**WHAT YOU HAVE TO DO:** How many lines in the data that follows contain the word "pairwise"? Only that number is needed.

-.-.-

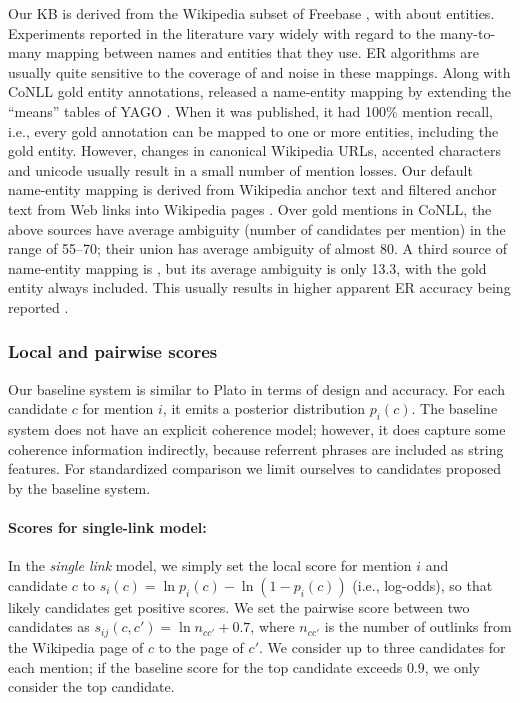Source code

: Our KB is derived from the Wikipedia subset of Freebase , with about  entities.  Experiments reported in
the literature vary widely with regard to the many-to-many mapping
between names and entities that they use.  ER algorithms are usually
quite sensitive to the coverage of and noise in these mappings.  Along
with CoNLL gold entity annotations,  released a
name-entity mapping by extending the ``means'' tables of YAGO
\cite{hoffart2013yago2}.  When it was published, it had 100\% mention
recall, i.e., every gold annotation can be mapped to one or more
entities, including the gold entity.  However, changes in canonical
Wikipedia URLs, accented characters and unicode usually result in a
small number of mention losses.  Our default name-entity mapping is
derived from Wikipedia anchor text and  filtered anchor
text from Web links into Wikipedia pages \cite{singh12:wiki-links}.
Over gold mentions in CoNLL, the above sources have average ambiguity
(number of candidates per mention) in the range of 55--70; their union
has average ambiguity of almost 80.  A third source of name-entity
mapping is , but its average ambiguity is only
13.3, with the gold entity always included.  This usually results in
higher apparent ER accuracy being reported
\cite{Pershina2015,YamadaS0T16}.


\subsubsection{Local and pairwise scores}
\label{sec:expt:features}

Our baseline system is similar to Plato \cite{Lazic2015} in terms of
design and accuracy.  For each candidate $c$ for mention $i$, it emits
a posterior distribution $p_i(c)$.  The baseline system does not have
an explicit coherence model; however, it does capture some coherence
information indirectly, because referrent phrases are included as
string features.  For standardized comparison we limit ourselves to
candidates proposed by the baseline system.

\paragraph*{Scores for single-link model:}
In the \emph{single link} model, we simply set the local score for
mention $i$ and candidate $c$ to $s_i(c) = \ln p_i(c) - \ln (1 -
p_i(c))$ (i.e., log-odds), so that likely candidates get positive
scores.  We set the pairwise score between two candidates as
$s_{ij}(c, c') = \ln n_{cc'} + 0.7$, where $n_{cc'}$ is the number of
outlinks from the Wikipedia page of $c$ to the page of $c'$.  We
consider up to three candidates for each mention; if the baseline
score for the top candidate exceeds $0.9$, we only consider the top
candidate.

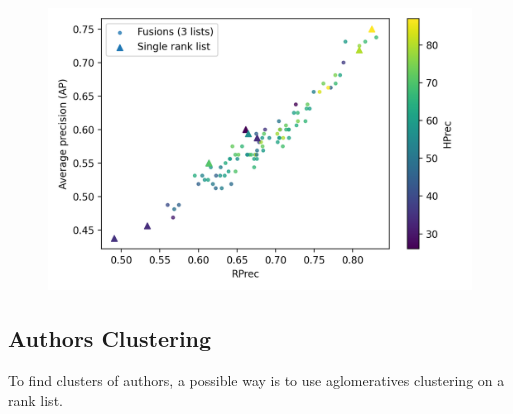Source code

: \begin{figure}
  \includegraphics[width=\linewidth]{img/fusion_oxquarry.png}
  \caption{}
  \label{fig:fusion_oxquarry}
\end{figure}


\subsection{Authors Clustering}

To find clusters of authors, a possible way is to use aglomeratives clustering on a rank list.
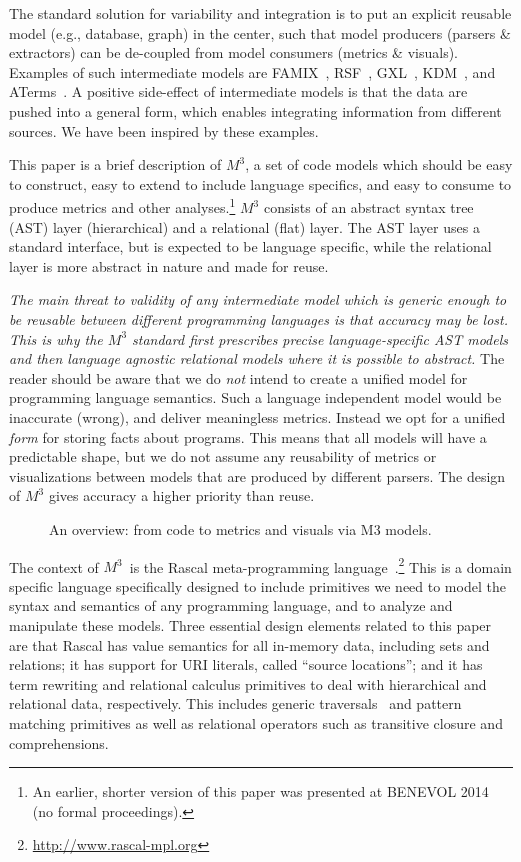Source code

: \documentclass[conference]{IEEEtran}
\newcommand{\mthree}{\ensuremath{M^3}\xspace}
\begin{document}
The standard solution for variability and integration is to put an explicit
reusable model (e.g., database, graph) in the center, such that model
producers (parsers \& extractors) can be de-coupled from model consumers
(metrics \& visuals). Examples of such intermediate models are
FAMIX~\cite{famix}, RSF~\cite{Mueller88}, GXL~\cite{HWS00}, KDM~\cite{omg-kdm},
and ATerms~\cite{BJKO00}. A positive side-effect of intermediate models
is that the data are pushed into a general form, which enables integrating
information from different sources. We have been inspired by these examples.

This paper is a brief description of \mthree, a set of code models which
should be easy to construct, easy to extend to include language specifics, and
easy to consume to produce metrics and other analyses.\!\footnote{An earlier,
shorter version of this paper was presented at BENEVOL 2014 (no formal
proceedings).} \mthree consists of an abstract syntax tree (AST) layer
(hierarchical) and a relational (flat) layer. The AST layer uses a standard
interface, but is expected to be language specific, while the relational layer
is more abstract in nature and made for reuse.

\emph{The main threat to validity of any intermediate model which is generic
enough to be reusable between different programming languages is that accuracy
may be lost. This is why the \mthree standard first prescribes precise
language-specific AST models and then language agnostic relational models
where it is possible to abstract.} The reader should be aware that we do
\emph{not} intend to create a unified model for programming language
semantics. Such a language independent model would be inaccurate (wrong), and
deliver meaningless metrics. Instead we opt for a unified \emph{form} for
storing facts about programs. This means that all models will have a
predictable shape, but we do not assume any reusability of metrics or
visualizations between models that are produced by different parsers. The
design of \mthree  gives accuracy a higher priority than reuse.

\begin{figure}[t]
	\resizebox{\columnwidth}{!}{}
\caption{An overview: from code to metrics and visuals via M3 models.}
\end{figure}

The context of \mthree\ is the Rascal meta-programming language~\cite{KvdSV-
Rascal11,rascalscam}.\footnote{\url{http://www.rascal-mpl.org}} This is a
domain specific language specifically designed to include primitives we need
to model the syntax and semantics of any programming language, and to analyze
and manipulate these models. Three essential design elements related to this
paper are that Rascal has value semantics for all in-memory data, including
sets and relations; it has support for URI literals, called ``source
locations''; and it has term rewriting and relational calculus primitives to
deal with hierarchical and relational data, respectively. This includes
generic traversals~\cite{Traversals} and pattern matching primitives as well
as relational operators such as transitive closure and comprehensions.
\end{document}
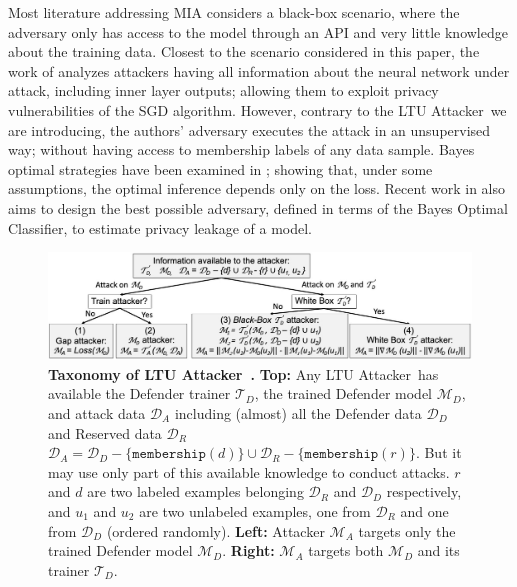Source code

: \documentclass[letterpaper]{article}
\newcommand{\sminus}{-}
\newcommand{\oracle}{LTU Attacker~}
\begin{document}
Most literature addressing MIA considers a black-box scenario, where the adversary only has access to the model through an API and very little knowledge about the training data. Closest to the scenario considered in this paper, the work of \cite{nasr2019comprehensive} analyzes attackers having all information about the neural network under attack, including inner layer outputs; allowing them to exploit privacy vulnerabilities of the SGD algorithm. However, contrary to the \oracle we are introducing, the authors' adversary executes the attack in an unsupervised way; without having access to  membership labels of any data sample. Bayes optimal strategies have been examined in \cite{sablayrolles2019white}; showing that, under some assumptions, the optimal inference depends only on the loss. Recent work in \cite{liu2020mace} also aims to design the best possible adversary, defined in terms of the Bayes Optimal Classifier, to estimate privacy leakage of a model.

   
\begin{figure}[t]
    \centering
    \includegraphics[width=\textwidth]{Figures/Taxonomy.jpg}
    \caption{\label{fig:taxonomy} {\bf Taxonomy of \oracle.} {\bf Top:} Any \oracle has available the Defender trainer $\mathcal{T}_D$, the trained Defender model $\mathcal{M}_D$, and attack data $\mathcal{D}_A$ including (almost) all the Defender data $\mathcal{D}_D$ and Reserved data $\mathcal{D}_R$ $\mathcal{D}_A=\mathcal{D}_D\sminus\{\texttt{membership}(d)\} \cup \mathcal{D}_R\sminus\{\texttt{membership}(r)\}$. But it may use only part of this available knowledge to conduct attacks. $r$ and $d$ are two labeled examples belonging $\mathcal{D}_R$  and $\mathcal{D}_D$ respectively, and $u_1$ and $u_2$ are two unlabeled examples, one from $\mathcal{D}_R$ and one from $\mathcal{D}_D$ (ordered randomly). {\bf Left:} Attacker $\mathcal{M}_A$ targets only the trained Defender model $\mathcal{M}_D$. {\bf Right:} $\mathcal{M}_A$ targets both $\mathcal{M}_D$ and its trainer $\mathcal{T}_D$.}
\end{figure}
\end{document}
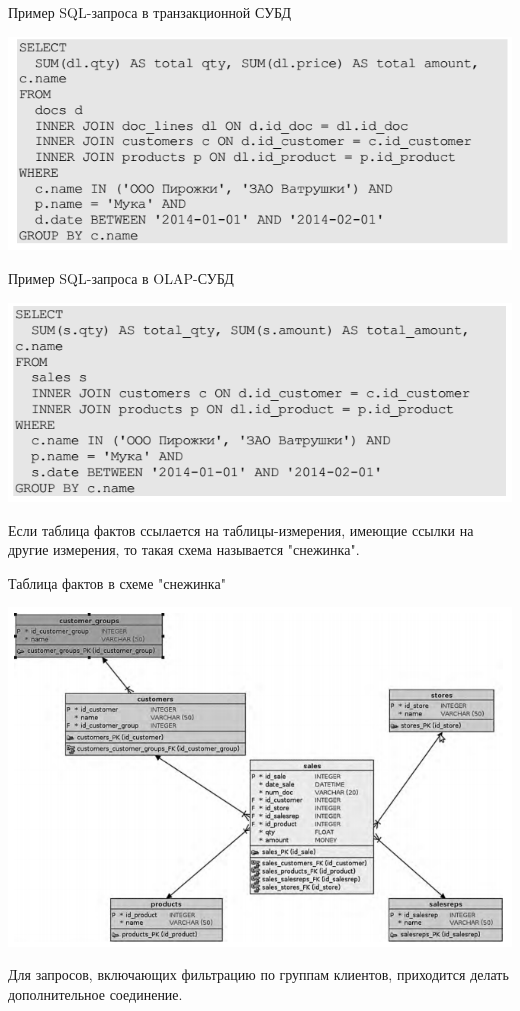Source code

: \documentclass{beamer}
\begin{document}
\begin{frame}
\begin{block}{Пример SQL-запроса в транзакционной СУБД}
\begin{center}
\includegraphics[scale=0.45]{images/sql-trans.png}
\end{center}
\end{block}
\begin{block}{Пример SQL-запроса в OLAP-СУБД}
\begin{center}
\includegraphics[scale=0.45]{images/sql-analitic.png}
\end{center}
\end{block}
\end{frame}

\begin{frame}
Если таблица фактов ссылается на таблицы-измерения, имеющие ссылки на другие измерения, то такая схема называется "снежинка".
\begin{block}{Таблица фактов в схеме "снежинка"}
\begin{center}
\includegraphics[scale=0.45]{images/snow.png}
\end{center}
\end{block}
Для запросов, включающих фильтрацию по группам клиентов, приходится делать дополнительное соединение.
\end{frame}
\end{document}

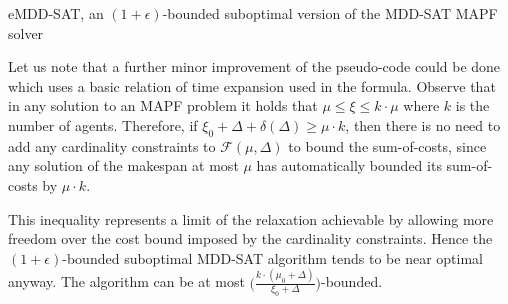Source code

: \documentclass[jair,oneside,11pt]{article}
\begin{document}
\begin{algorithm}[t]
\begin{footnotesize}
\SetAlgoLined {}  \caption{eMDD-SAT, an $(1+\epsilon)$-bounded suboptimal version of the MDD-SAT MAPF solver} \label{alg-eMDD-SAT}
\end{footnotesize}
\end{algorithm}

Let us note that a further minor improvement of the pseudo-code could be done which uses a basic relation of time expansion used in the formula. Observe that in any solution to an MAPF problem it holds that $\mu \leq \xi \leq {k\cdot\mu}$ where $k$ is the number of agents. Therefore, if $\xi_0+\Delta+\delta(\Delta) \geq \mu \cdot k$, then there is no need to add any cardinality constraints to $\mathcal{F}(\mu,\Delta)$ to bound the sum-of-costs, since any solution of the makespan at most $\mu$ has automatically bounded its sum-of-costs by $\mu \cdot k$. 

This inequality represents a limit of the relaxation achievable by allowing more freedom over the cost bound imposed by the cardinality constraints. Hence the $(1+\epsilon)$-bounded suboptimal MDD-SAT algorithm tends to be near optimal anyway. The algorithm can be at most $\big(\frac{k \cdot (\mu_0 + \Delta)}{\xi_0+\Delta}\big)$-bounded.
\end{document}
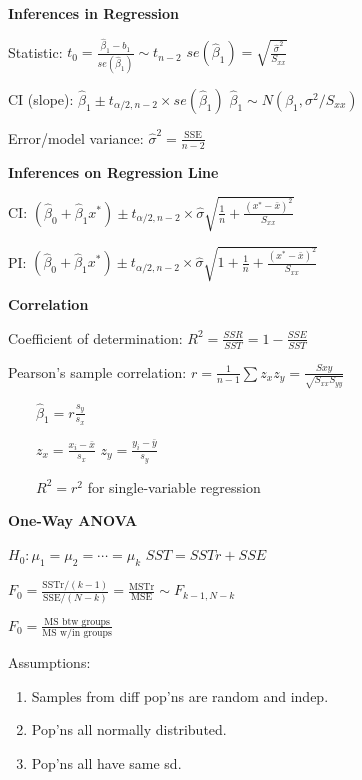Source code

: \documentclass[twocolumn]{article}
\begin{document}
\vspace{-.5em}
\dotfill

\textbf{Inferences in Regression}

Statistic: $t_0 = \frac{\hat{\beta}_1 - b_1}{se(\hat{\beta}_1)} \sim t_{n-2}$ \hfill $se(\hat{\beta}_1) = \sqrt{\frac{\hat{\sigma}^2}{S_{xx}}}$

CI (slope): $\hat{\beta}_1 \pm t_{\alpha/2, n-2} \times se(\hat{\beta}_1)$ \hfill $\hat{\beta}_1 \sim N(\beta_1, \sigma^2 / S_{xx})$

Error/model variance: $\hat{\sigma}^2 = \frac{\text{SSE}}{n-2}$

\dotfill

\textbf{Inferences on Regression Line}

CI: $(\hat{\beta}_0 + \hat{\beta}_1 x^*) \pm t_{\alpha/2, n-2} \times \hat{\sigma} \sqrt{\frac{1}{n} + \frac{(x^* - \bar{x})^2}{S_{xx}}}$

PI: $(\hat{\beta}_0 + \hat{\beta}_1 x^*) \pm t_{\alpha/2, n-2} \times \hat{\sigma} \sqrt{1 + \frac{1}{n} + \frac{(x^* - \bar{x})^2}{S_{xx}}}$


\newpage


\textbf{Correlation}

Coefficient of determination: $R^2 = \frac{SSR}{SST} = 1 - \frac{SSE}{SST}$

Pearson's sample correlation: $r = \frac{1}{n-1} \sum z_x z_y = \frac{S{xy}}{\sqrt{S_{xx} S_{yy}}}$

$\quad\quad \hat{\beta}_1 = r \frac{s_y}{s_x}$

$\quad\quad z_x = \frac{x_i - \bar{x}}{s_x}$ \hspace{3em} $z_y = \frac{y_i - \bar{y}}{s_y}$

$\quad\quad R^2 = r^2$ for single-variable regression

\vspace{-.5em}
\dotfill

\textbf{One-Way ANOVA}

$H_0: \mu_1 = \mu_2 = \cdots = \mu_k$ \hfill $SST = SSTr + SSE$

$F_0 = \frac{\text{SSTr}/(k-1)}{\text{SSE}/(N-k)} = \frac{\text{MSTr}}{\text{MSE}} \sim F_{k-1,N-k}$

$F_0 = \frac{\text{MS btw groups}}{\text{MS w/in groups}}$

Assumptions:
\vspace{-.5em}
\begin{enumerate}
    \item Samples from diff pop'ns are random and indep.
    \item Pop'ns all normally distributed.
    \item Pop'ns all have same sd.
\end{enumerate}
\end{document}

-.-.-

**ANSWER TO THE PROBLEM:** 2